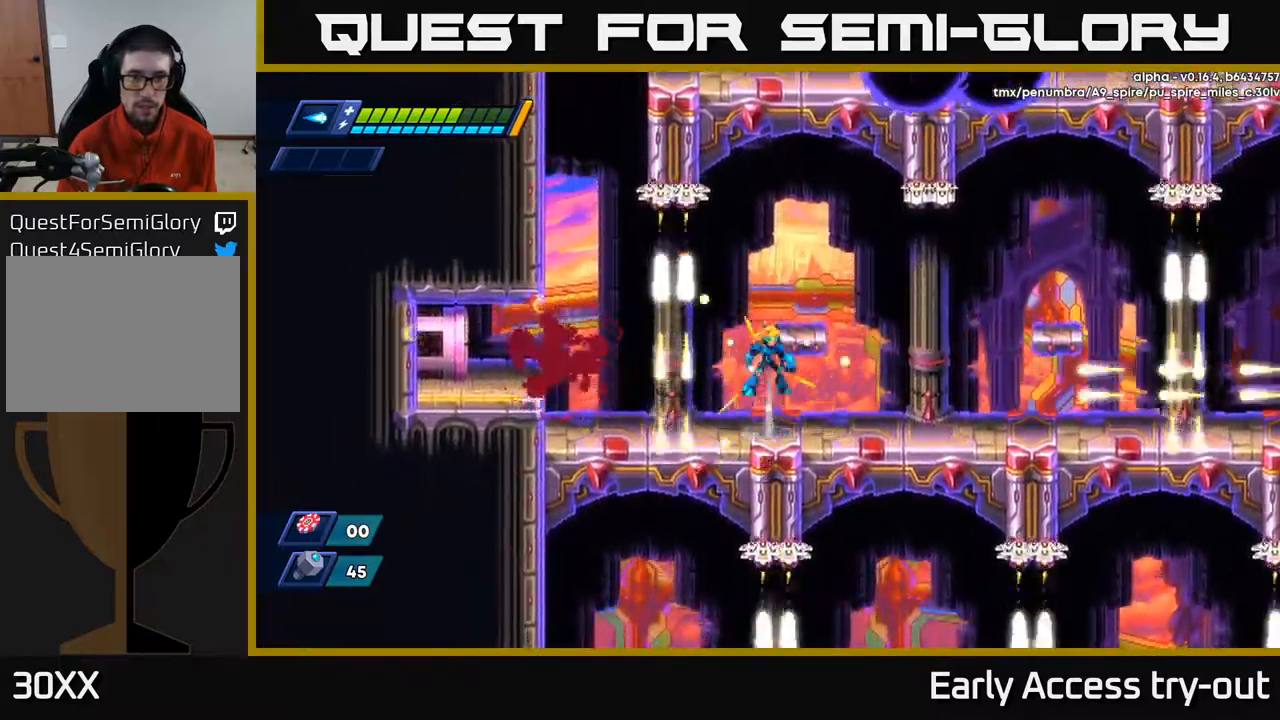
{"buttons": [], "left_stick": "center", "right_stick": "center", "events": [[17, "A", "down"], [67, "DPAD_RIGHT", "down"], [167, "DPAD_RIGHT", "up"], [300, "A", "up"]]}
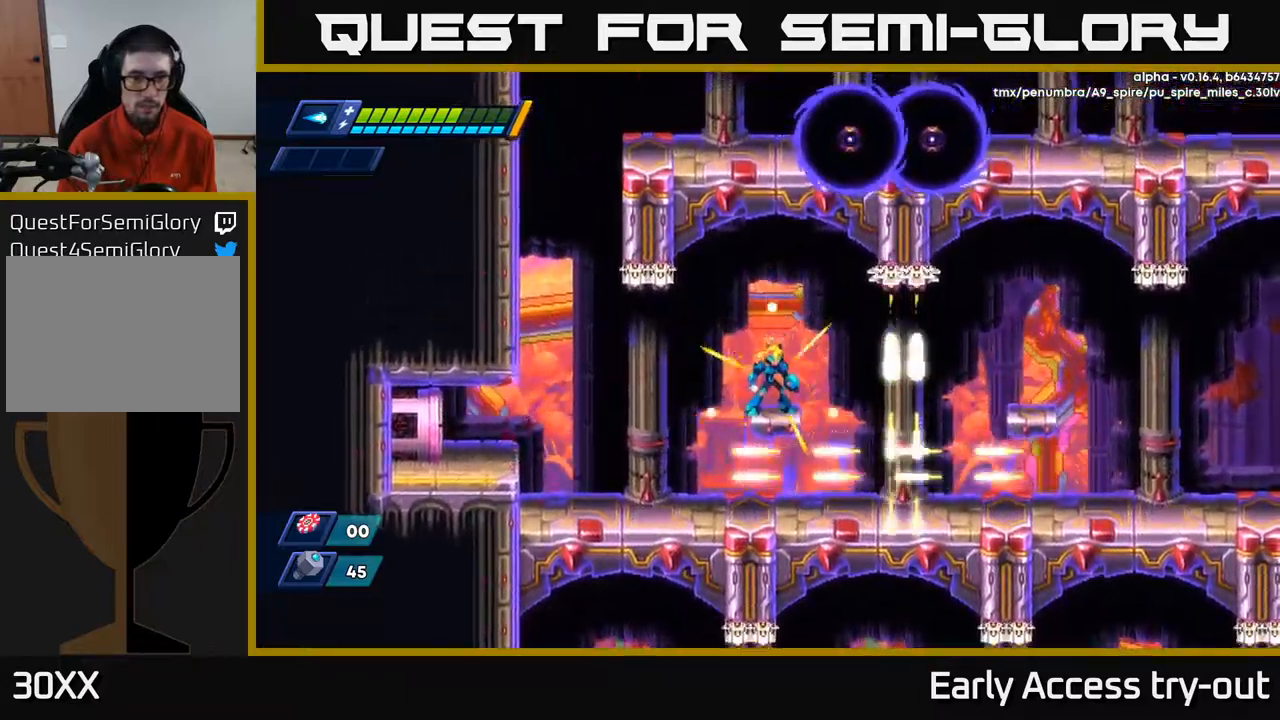
{"buttons": [], "left_stick": "center", "right_stick": "center", "events": [[284, "DPAD_DOWN", "down"], [300, "A", "down"], [434, "DPAD_DOWN", "up"], [450, "A", "up"]]}
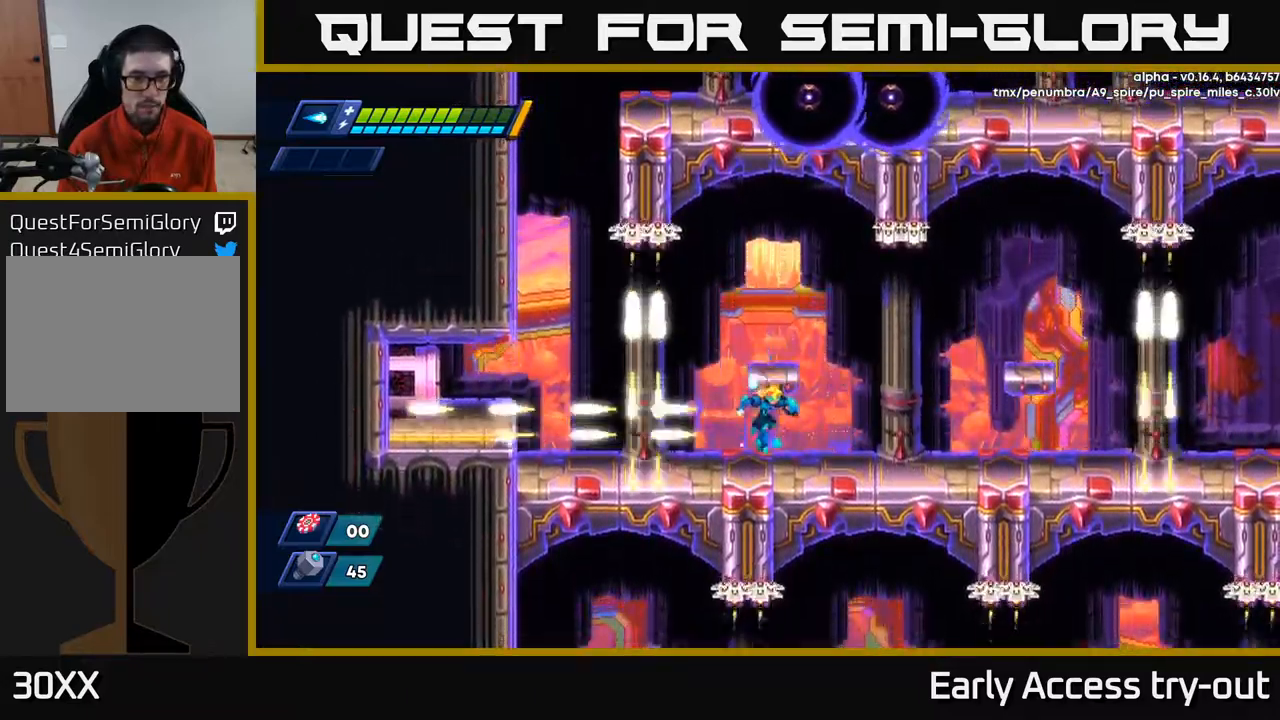
{"buttons": ["R2", "DPAD_LEFT"], "left_stick": "center", "right_stick": "center", "events": [[200, "DPAD_LEFT", "down"], [250, "R2", "down"], [350, "R2", "up"], [400, "R2", "down"]]}
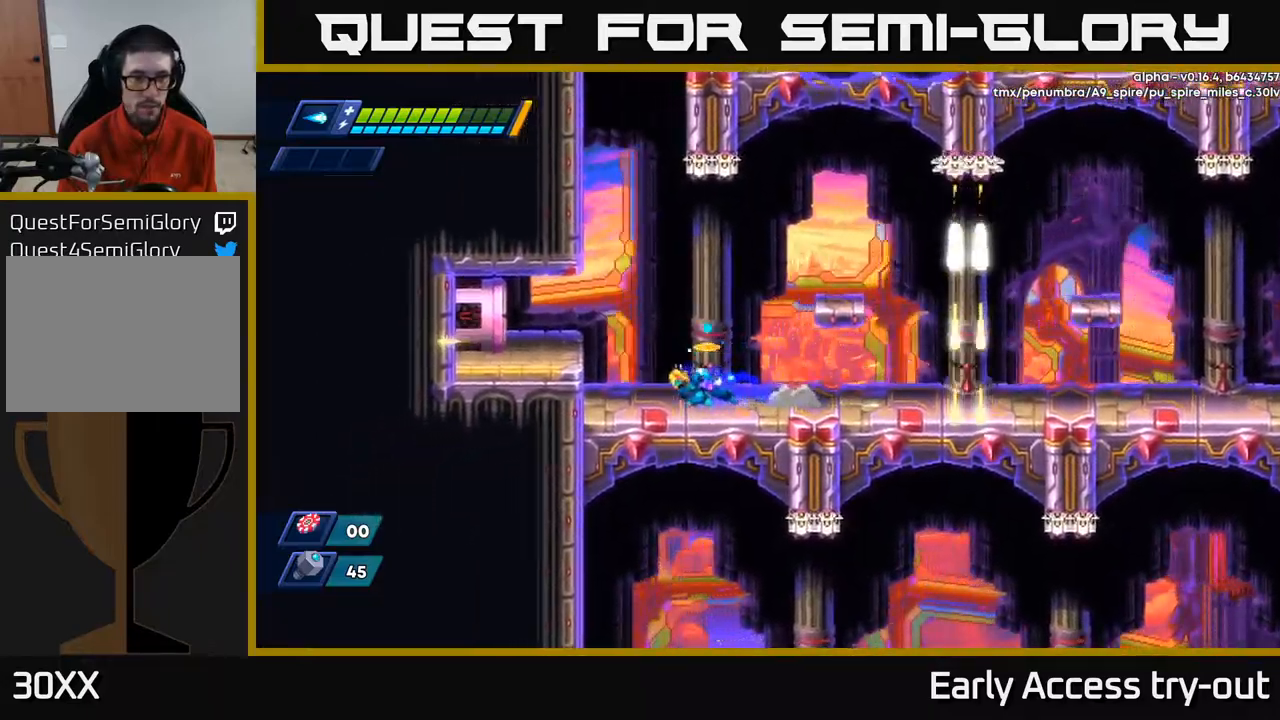
{"buttons": ["A", "R2", "DPAD_LEFT"], "left_stick": "center", "right_stick": "center", "events": [[67, "A", "down"], [317, "A", "up"], [384, "A", "down"]]}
——
→ **Brief**:
The data above should be repeated exactly, minus any pictures.

→ **Answer box**:
{"buttons": [], "left_stick": "center", "right_stick": "center", "events": [[17, "A", "down"], [67, "DPAD_RIGHT", "down"], [167, "DPAD_RIGHT", "up"], [300, "A", "up"]]}
{"buttons": [], "left_stick": "center", "right_stick": "center", "events": [[284, "DPAD_DOWN", "down"], [300, "A", "down"], [434, "DPAD_DOWN", "up"], [450, "A", "up"]]}
{"buttons": ["R2", "DPAD_LEFT"], "left_stick": "center", "right_stick": "center", "events": [[200, "DPAD_LEFT", "down"], [250, "R2", "down"], [350, "R2", "up"], [400, "R2", "down"]]}
{"buttons": ["A", "R2", "DPAD_LEFT"], "left_stick": "center", "right_stick": "center", "events": [[67, "A", "down"], [317, "A", "up"], [384, "A", "down"]]}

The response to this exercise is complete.